I’ve long wondered whether it would be a useful idea to make Brio content more easily accessible to members, but the time involved in creating any kind of index was always rather daunting. More recently I decided just to give it a go and see how things progressed, with no firm idea of any final result, if indeed there would even be one.
Step one involved scraping the entirety of the Brio list of contents from the website page and pasting the result into a text editor (BBEdit). At this early stage I had to decide whether or not to represent every single entry in the indexes or to concentrate only on articles – including obituaries, however short. The first task then was to search for and selectively remove short miscellanea, entries that referred to reviews, and date-dependent entries.
Step two relied heavily on the use of regular expressions (regex in short) to enable me to manipulate blocks of text into a format of one line per article with appended issue number.

Still relying heavily on regex, steps three onward had to be replicated for each of two now separate indexes. For the author index, first the names needed to be inverted, then brought to the front of the string. For the title index I decided it would be easiest to strip initial articles after bringing the entire title to the front of the string. A brief attempt at title-inversion foundered on a multiplicity of subtitles that added too much unnecessary complication.
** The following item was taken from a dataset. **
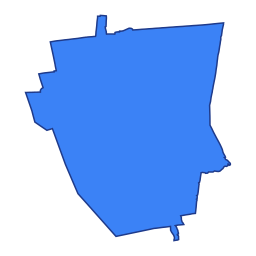 outline of Gioseni, Bacau, Romania
{"feature_id": "2599482B9784344865967", "entity_name": "Gioseni", "entity_type": "district", "adm_level": 2, "iso_a3": "ROU", "parent_name": "Romania", "parent_adm1": "Bacau", "projection": "natural_earth1", "projection_center": [27.009, 46.422], "detail": "fine", "context": "isolated", "style": "filled", "palette": "blue", "viewbox_px": 256, "rotation_deg": 0, "n_neighbors": 0, "source": "geoboundaries", "source_scale": "gbopen_adm2", "svg_char_len": 4186}
<svg xmlns="http://www.w3.org/2000/svg" viewBox="0 0 256 256"><path d="M154.1,228.4L155.3,228.3L157.8,228.0L162.3,227.4L166.1,227.0L170.5,226.4L170.6,229.5L170.6,230.2L171.6,232.2L173.6,235.1L174.3,236.9L174.5,238.1L174.0,239.7L174.0,240.6L174.5,240.5L176.9,240.1L177.3,240.1L178.1,239.8L178.6,239.6L178.7,239.0L178.5,238.3L178.5,237.7L178.6,237.3L178.6,236.8L178.5,236.1L178.3,235.7L178.1,235.4L177.5,235.2L177.3,234.9L177.3,234.4L177.7,234.1L178.4,233.9L178.4,233.5L178.4,232.9L178.1,232.1L177.9,231.1L177.9,230.7L177.7,230.1L177.3,229.3L176.9,228.5L176.6,227.5L176.2,226.7L175.3,225.6L176.4,225.4L177.7,225.1L177.9,225.1L178.2,225.0L179.1,225.0L180.0,224.9L181.2,224.8L182.2,224.7L183.8,224.5L182.8,222.7L182.0,221.8L181.8,220.9L181.5,220.0L181.4,219.5L181.3,218.9L181.4,218.1L181.3,217.4L180.7,215.8L182.9,215.4L186.2,214.8L189.7,214.3L192.5,213.7L195.4,213.4L195.7,211.0L195.9,209.2L196.1,207.3L196.3,205.1L196.4,203.6L196.6,201.3L196.9,200.7L197.0,199.5L196.5,199.1L197.1,198.6L197.2,197.1L197.2,195.6L196.9,195.4L197.6,195.0L197.8,194.2L198.1,192.4L198.4,189.8L198.7,187.0L198.9,185.2L199.1,184.1L198.6,182.9L198.9,182.6L199.4,182.5L199.6,182.0L199.8,181.1L200.0,180.5L200.1,179.9L200.3,178.2L200.6,176.1L200.9,174.3L201.1,172.7L202.6,172.4L203.8,172.6L205.0,172.7L205.6,173.3L207.7,173.1L208.5,172.0L213.0,172.0L214.5,171.0L216.9,171.4L218.5,171.5L219.8,171.2L221.1,170.1L222.1,169.1L222.6,168.9L223.2,168.1L223.6,167.4L224.1,166.7L225.0,166.2L226.5,166.4L227.6,165.8L228.1,164.7L228.0,164.1L228.4,164.1L229.0,164.9L229.2,165.3L230.3,164.8L230.4,164.0L230.2,163.3L229.7,162.7L229.0,162.1L228.4,161.4L227.6,160.5L227.1,160.1L226.4,159.8L225.9,159.6L225.5,159.2L225.2,158.7L225.1,158.3L225.0,158.0L224.8,157.8L224.7,157.7L224.8,157.7L225.2,157.4L225.5,157.2L225.0,156.1L224.7,155.5L223.9,154.2L223.0,152.3L222.6,150.7L222.3,149.5L221.5,147.6L220.3,145.0L219.0,142.5L216.7,138.3L213.5,132.2L211.7,128.4L210.0,125.2L209.9,116.2L209.6,105.2L210.5,101.7L211.1,97.3L211.8,93.9L212.2,92.2L212.5,89.9L212.8,88.8L213.1,86.7L213.9,82.7L214.9,77.8L215.7,73.0L216.2,69.1L216.5,67.2L216.8,65.3L217.0,63.4L217.2,61.3L217.5,59.1L217.6,58.1L217.7,57.0L218.0,55.1L218.3,53.9L218.6,52.8L218.9,51.4L219.1,50.1L219.3,48.7L219.5,47.4L219.7,46.0L220.0,44.5L220.2,43.2L220.4,41.6L220.6,40.5L220.8,39.8L220.8,38.8L220.8,37.4L220.8,36.8L220.9,36.6L221.4,35.8L221.5,35.4L221.6,35.1L221.6,34.6L221.8,33.3L222.0,31.9L222.1,31.0L222.2,30.0L222.3,29.6L222.6,28.4L222.7,27.8L222.8,27.4L222.9,27.0L222.9,26.7L223.1,26.2L223.3,25.1L223.4,24.8L223.4,24.7L223.5,24.3L223.5,23.8L223.5,23.6L223.6,22.9L217.4,23.5L213.4,23.9L209.8,24.3L206.7,24.6L203.3,24.9L196.5,25.4L193.0,25.6L189.6,25.9L186.2,26.1L182.8,26.4L179.4,26.6L176.0,26.8L172.5,27.1L169.1,27.3L165.7,27.6L162.3,27.8L158.9,28.1L155.5,28.3L152.1,28.6L148.6,28.8L145.2,29.1L141.8,29.3L138.4,29.6L132.9,30.0L132.9,29.6L132.2,28.9L131.0,28.3L129.1,28.2L128.0,28.7L123.5,30.7L121.9,31.1L121.7,31.1L121.4,31.1L120.3,31.4L120.1,31.0L119.7,31.0L119.3,31.3L119.3,31.9L117.6,31.9L116.1,32.1L115.0,32.5L115.0,33.5L114.8,34.1L113.3,34.0L111.9,34.0L108.9,34.0L107.9,34.0L106.5,34.1L106.4,33.5L106.3,32.7L106.3,31.8L106.1,31.0L105.8,29.9L105.5,28.8L105.3,27.9L105.3,27.3L105.3,26.7L106.0,26.5L106.1,24.8L106.2,21.3L106.3,19.9L106.4,18.5L106.4,17.8L106.4,17.2L106.3,15.9L103.4,15.6L100.3,15.4L100.1,16.3L98.8,16.2L97.6,16.2L97.6,17.6L97.2,20.5L97.0,22.2L96.9,23.7L96.7,26.1L96.3,29.7L96.0,31.9L96.0,32.2L95.8,35.2L95.7,35.8L95.5,36.4L93.8,36.5L92.1,36.7L87.8,37.0L86.5,37.2L85.9,37.2L83.8,37.5L83.4,37.5L82.9,37.6L79.6,38.1L77.7,38.4L72.3,39.0L68.5,39.5L64.4,39.9L62.3,40.2L59.8,40.5L56.9,40.8L55.5,41.0L50.3,41.9L51.2,46.1L53.4,56.2L55.1,64.6L55.3,66.0L56.3,70.7L54.1,71.0L54.2,71.8L50.1,72.3L44.7,72.9L43.2,73.1L39.4,73.8L38.8,73.9L39.6,76.7L40.3,79.2L41.7,83.5L43.1,87.7L41.5,88.6L40.4,90.3L40.4,92.1L38.7,92.1L36.9,92.2L34.9,92.2L33.0,92.3L27.9,92.4L26.5,92.5L25.6,92.5L26.4,94.8L31.9,110.8L33.1,115.5L34.9,122.1L40.0,125.6L46.9,130.3L48.1,129.9L49.5,129.5L51.2,129.0L52.4,128.6L65.4,164.3L75.7,188.4L78.0,193.7L79.8,195.7L85.9,202.5L103.5,222.3L116.0,236.4L142.8,230.8L150.9,229.1L152.2,228.8L154.1,228.4Z" fill="#3b82f6" stroke="#1e3a8a" stroke-width="1.5"/></svg>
The time had now arrived for each index to undergo the first of many sorts. The initial results were – not surprisingly – decidedly messy.

From this point on each index went through a process of refinement, of regularizing names that didn’t quite match, as well as fixing titles with subtitles that had messed up removal of articles.
At some point it became clear that the resulting indexes could more easily be viewed in spreadsheet format where mismatches of position and other irregularities tend to stand out. Problems identified were fixed in the text index(es) and the files(s) were re-sorted. Then back to spreadsheet format for another iteration.
What seemed at the time like an almost endless cycle of editing entries to fix inconsistencies, then re-sorting, finally reached its end. The indexes were converted to website table format and added to the Branch website.
From this point on, each index will need to be manually updated whenever new issues are published and their contents lists are added to the website.
Author and title indexes to Brio can be accessed here by logged-in members of the IAML (UK & Irl) Branch.